Perhaps the Packers will help bring out a more efficient Giants team. This is the teams' fourth meeting in three seasons. The Giants lost the first of those games before defeating the Packers in an NFC Divisional Playoff Game and in a regular-season game in 2012. In those three games, they averaged 36.7 points, 419 total yards and 305 passing yards.
This season, the Giants are averaging 18.3 points (half of their recent average against the Packers), 319.2 total yards and 242.3 passing yards. Can they recapture some of the success they've had recently against Green Bay?
"They kind of run some of the same schemes that they've had in the past," Cruz said. "It gives us a little bit of confidence, but every team is different, every game is different, everything is unique, every game plan that they have for us is unique. We just have to go in there and expect the worst, expect for them to come with everything they've got and be able to adjust off of that."
A significant difference in this game is the Packers will play without their best and most important player, quarterback Aaron Rodgers, who is sidelined with a broken collarbone. His backup, Seneca Wallace, injured his groin in his first start of the season last week against Philadelphia. Green Bay's quarterback on Sunday will be Scott Tolzien, who will make the first start of his three-year NFL career – one week after seeing his first professional action.

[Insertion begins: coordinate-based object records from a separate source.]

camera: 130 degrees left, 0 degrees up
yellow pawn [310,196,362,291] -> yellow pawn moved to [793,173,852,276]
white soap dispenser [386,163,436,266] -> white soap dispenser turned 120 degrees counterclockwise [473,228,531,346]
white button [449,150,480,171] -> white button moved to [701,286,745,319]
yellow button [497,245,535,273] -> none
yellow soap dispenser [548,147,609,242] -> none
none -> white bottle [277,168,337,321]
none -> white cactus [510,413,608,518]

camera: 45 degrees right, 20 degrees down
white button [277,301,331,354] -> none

The Packers are also without such mainstays as wide receiver Randall Cobb and tight end Jermichael Finley. Cornerback Casey Hayward is out with a hamstring injury and linebacker Nick Perry is doubtful with an injured ankle.
Despite the missing talent, the Giants expect to see the best of the Packers, who are in their own division title race.

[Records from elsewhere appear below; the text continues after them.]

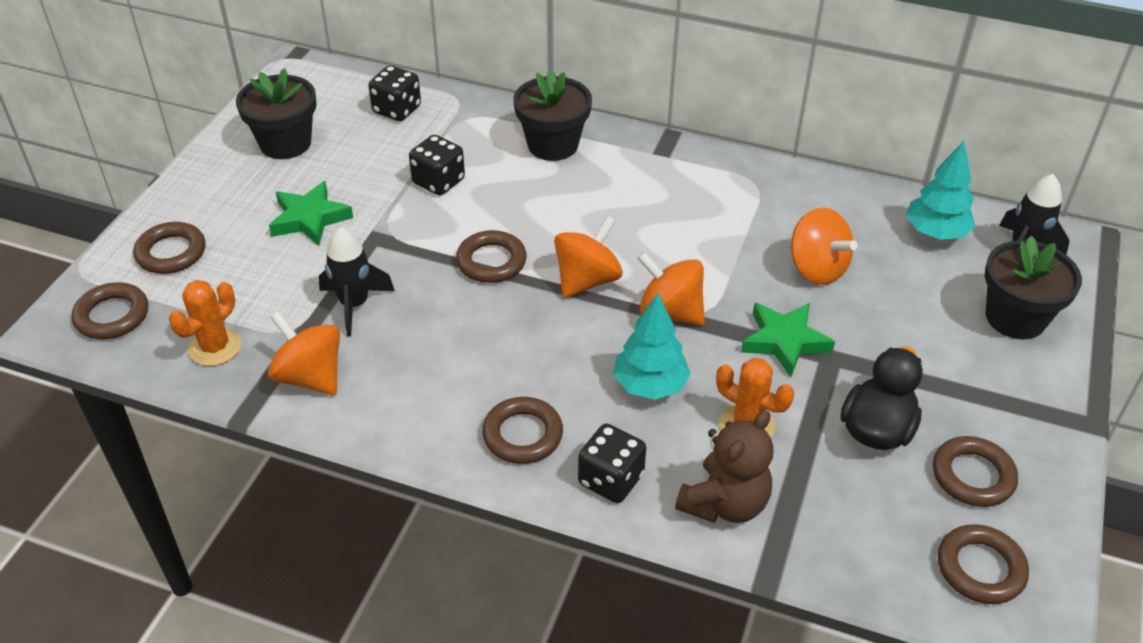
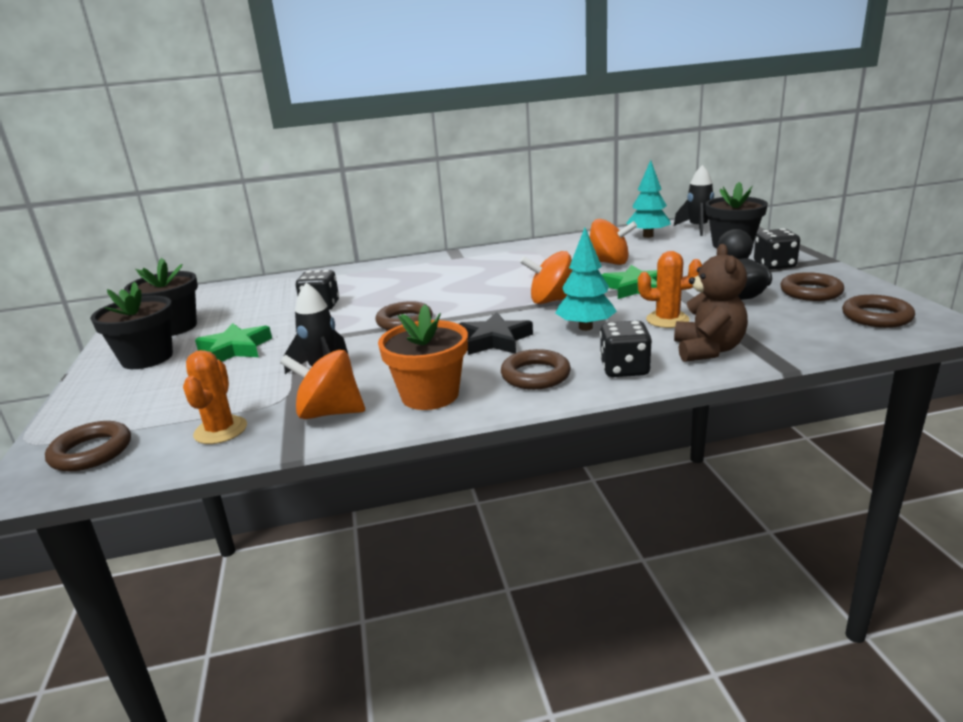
camera: 30 degrees left, 20 degrees down
brown ring [134,222,206,274] -> none
black dice [368,65,421,121] -> black dice moved to [754,228,800,270]
black flower pot [513,70,592,161] -> black flower pot moved to [90,282,173,369]
orange spinning top [554,216,623,298] -> none
none -> orange flower pot [378,305,468,410]
none -> black star [459,312,533,355]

"Green Bay is still a good team," defensive tackle Cullen Jenkins said. "The defense, the defensive system that they run, they can bring a lot of different looks and a lot of different stunts, blitzes, things like that and the offense, too. They still have (wide receiver) Jordy (Nelson) out there and they've got a lot of weapons with the running game with Eddie Lacy. We can't lose sight of that."

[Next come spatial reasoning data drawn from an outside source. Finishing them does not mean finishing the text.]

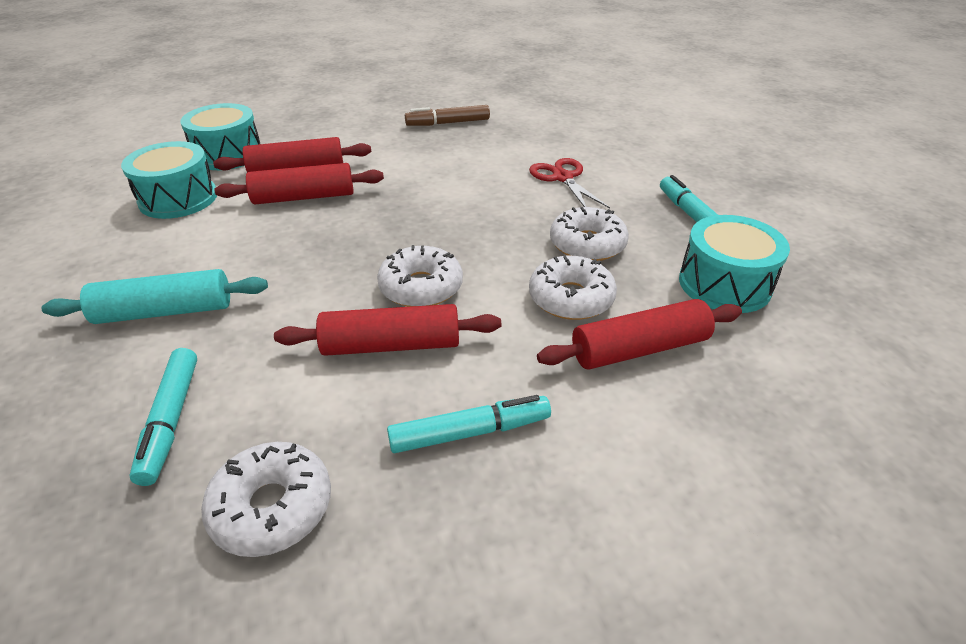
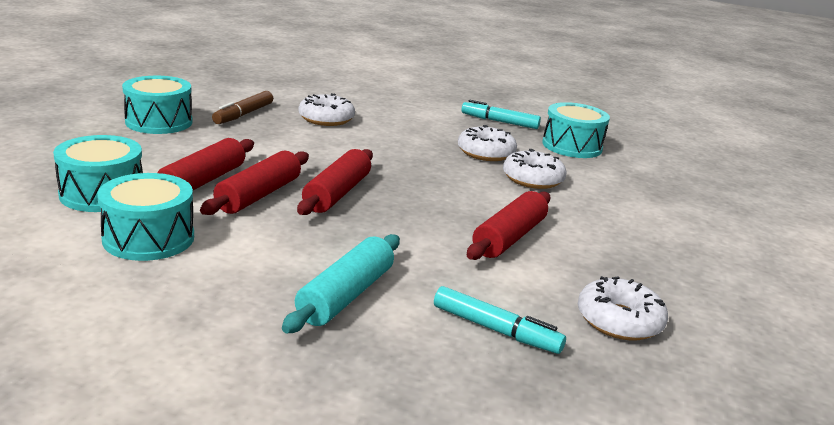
camera: 55 degrees left, 15 degrees down
white donut [377,245,463,307] -> white donut moved to [299,93,355,126]
turquoise marker [387,395,551,453] -> none
red scissors [529,158,610,208] -> none
red rolling pin [537,299,742,370] -> red rolling pin moved to [297,149,373,215]
none -> turquoise drum [122,76,193,134]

"This is the NFL. Every team on any given Sunday can beat you," defensive end Justin Tuck said. "We've played well against Green Bay. We've had a lot of success, they've had their fair amount of success against us, too, but we feel like it's a good matchup for us. I think the best teams in the league should bring the best out of you and I think the last five matchups with us, we've brought the best out of each other. They're always games that go down to the wire. You've got to be excited about playing an opponent like that."
Especially because so much is on the line for both teams.
- Jenkins played the first seven seasons of his career for the Packers and was on the Green Bay team that won Super Bowl XLV. He tried to downplay the significance of the game for him, but wasn't very successful.
"Seven years with a team, that's a long time," said Jenkins, who played the previous two seasons in Philadelphia. "It will be the first time I've played them since I've left. It will be a little different for me.
"Anytime you play against a team maybe you feel like they kind of looked past you, thought they needed to replace you or move on or didn't want you or whatever the reason is, you kind of have a little feeling in there where you want to prove them wrong and show them that you've still got it. What better way to do it than playing against them?"